Mitochondrial genome and functional defects in osteosarcoma are associated with their aggressive phenotype

Abstract

Osteosarcoma (OSA) is an aggressive mesenchymal tumor of the bone that affects children and occurs spontaneously in dogs. Human and canine OSA share similar clinical, biological and genetic features, which make dogs an excellent comparative model to investigate the etiology and pathogenesis of OSA. Mitochondrial (mt) defects have been reported in many different cancers including OSA, although it is not known whether these defects contribute to OSA progression and metastasis. Taking a comparative approach using canine OSA cell lines and tumor tissues we investigated the effects of mtDNA content and dysfunction on OSA biology. OSA tumor tissues had low mtDNA contents compared to the matched non-tumor tissues. We observed mitochondrial heterogeneity among the OSA cell lines and the most invasive cells expressing increased levels of OSA metastasis genes contained the highest amount of mitochondrial defects (reduced mtDNA copies, mt respiration, and expression of electron transport chain proteins). While mitochondria maintain a filamentous network in healthy cells, the mitochondrial morphology in OSA cells were mostly "donut shaped", typical of "stressed" mitochondria. Moreover the expression levels of mitochondrial retrograde signaling proteins Akt1, IGF1R, hnRNPA2 and NFkB correlated with the invasiveness of the OSA cells. Furthermore, we demonstrate the causal role of mitochondrial defects in inducing the invasive phenotype by Ethidium Bromide induced-mtDNA depletion in OSA cells. Our data suggest that defects in mitochondrial genome and function are prevalent in OSA and that lower mtDNA content is associated with higher tumor cell invasiveness. We propose that mt defects in OSA might serve as a prognostic biomarker and a target for therapeutic intervention in OSA patients.

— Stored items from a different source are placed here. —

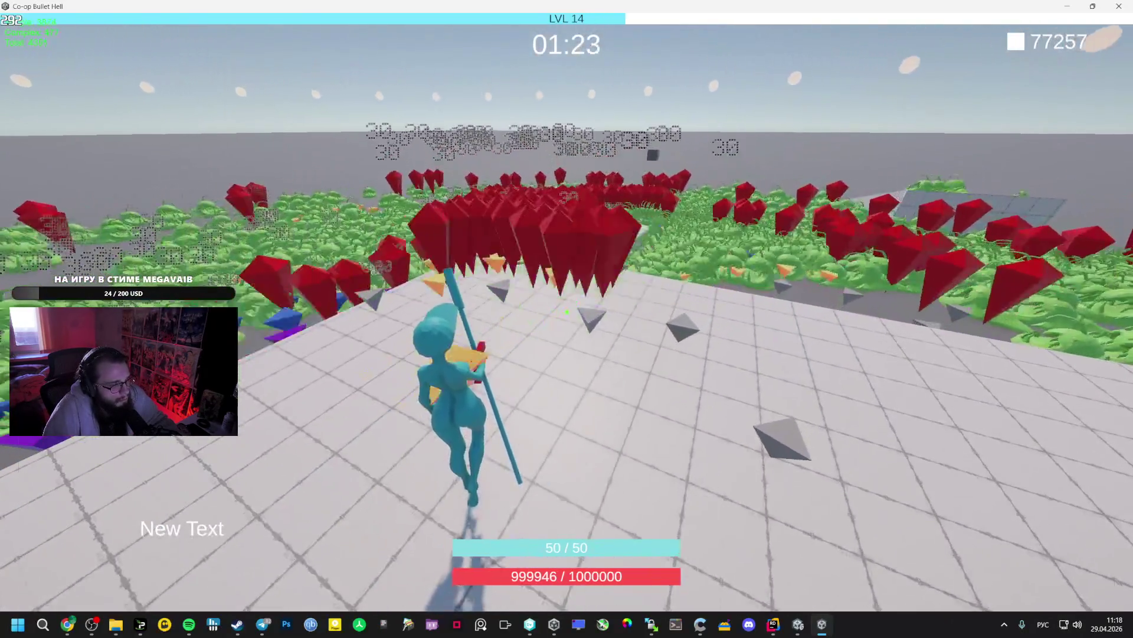
pyautogui.press('Escape')
pyautogui.click(562, 272)
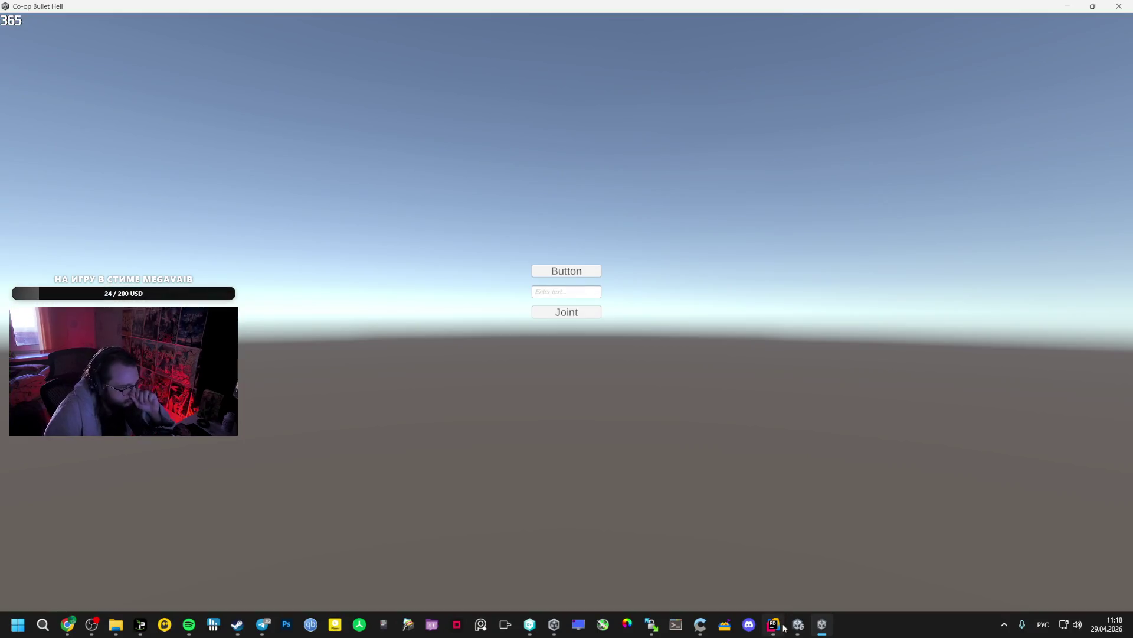
pyautogui.click(738, 563)
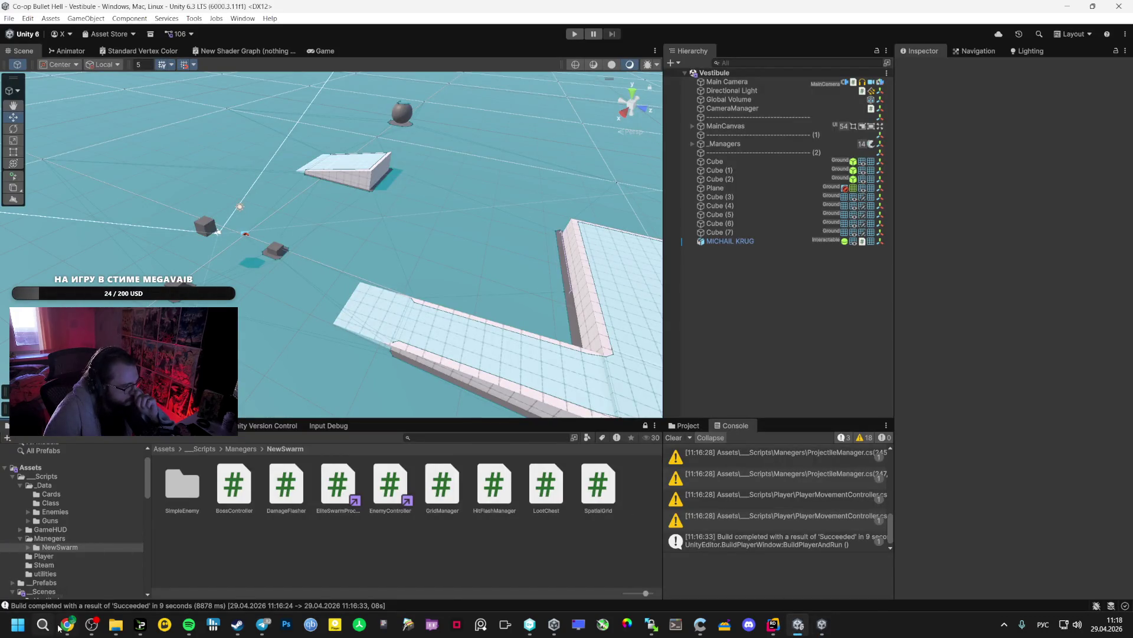
pyautogui.click(67, 623)
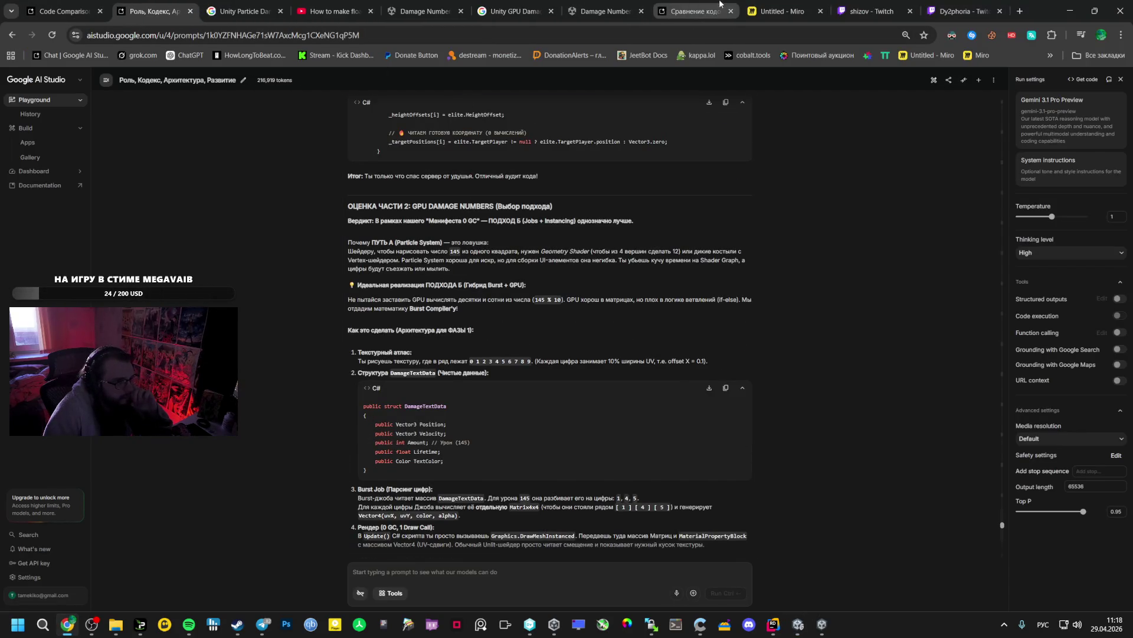
# Reorder the browser tabs and close every tab to the right of the Gemini chat
pyautogui.moveTo(720, 3); pyautogui.dragTo(181, 6)
pyautogui.click(242, 8)
pyautogui.click(156, 9)
pyautogui.click(238, 5)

Fig 1. Differences in mtDNA content in OSA cell lines and tissue samples.

Real time PCR showing relative mtDNA levels in (A) OSA tumor tissues (n = 10) and matched non-tumor tissues (n = 10), (B) MtDNA estimation in OSA cell lines using real time PCR. The mtDNA content (y-axis) is quantified from total DNA as the copy number of mtDNA gene CcO1, normalized to the copy number of nuclear single copy gene CcOIVi1.

Fig 2. Expression of electron transport chain proteins in OSA cell lines.

(A) Immunofluorescence images showing ATPB (an electron transport chain protein in red) and nuclei (DAPI, blue) staining pattern in parental OSA cell lines. (B) OSA cell lines stained for CcOIVi1 (green) and nuclei (DAPI, blue). Scale bar: 10μm, magnification 100x.

Fig 3. Altered expression of mitochondrial fission marker in OSA cell lines.

(A) Immunocytochemistry of OSA cell lines stained for mitochondrial fission marker protein Drp1 (green) and nuclei (DAPI, blue) viewed under a Leica widefield microscope. Scale bar: 10μm, magnification 100x. (B) Top panel: Western Immunoblot showing high DRP1 protein levels in MC-KOSA relative to SK-KOSA and BW-KOSA. Bottom Panel: Quantitation (densitometry) of the protein levels from the western immunoblot.

Fig 4. Heterogeneity in cellular respiratory capacity in parental and mtDNA-depleted OSA cell lines.

(A) Seahorse XF24 was used to analyze differences in respiration parameters among parental OSA cell lines and (B) among parental OSA cell lines compared to mtDNA-depleted cell lines. Oligomycin (2 μg/mL) was added at step 4, FCCP (0.3 μM) at step 6, and Rotenone (1 μM) at step 8.

Fig 5. Induction of MtRS marker proteins in OSA cell lines.

Western blot showing the expression levels of MtRS marker proteins: (A) IGF-1R, (B) Akt and (C) hnRNPA2 and p50 in total cell lysate. n.s = non-specific.

Fig 6. Prognostic marker expression in OSA cell lines.

(A) Real time PCR of mRNA was used to quantify expression levels of the metastasis gene β4 Integrin in three OSA cell lines. (B) Real time PCR of mRNA was used to quantify expression levels of the metastasis gene Ezrin in three OSA cell lines (left) and canine non-tumor and tumor tissues (right). (C) Expression levels of the three marker genes of aggressive OSA, β4 Integrin, Cullin-1, and Ezrin were quantified using real time PCR of mRNA from SK-KOSA and mtDNA-depleted SK-KOSA.

Fig 7. Acquired Invasive potential in mtDNA depleted cells.

(A) Invasive potential of three parental OSA cell lines compared to three mtDNA-depleted OSA cell lines as observed in a Matrigel invasion assay. (B) Plot of the growth rate of three parental OSA and mtDNA-depleted OSA cell lines over the course of 72 hours.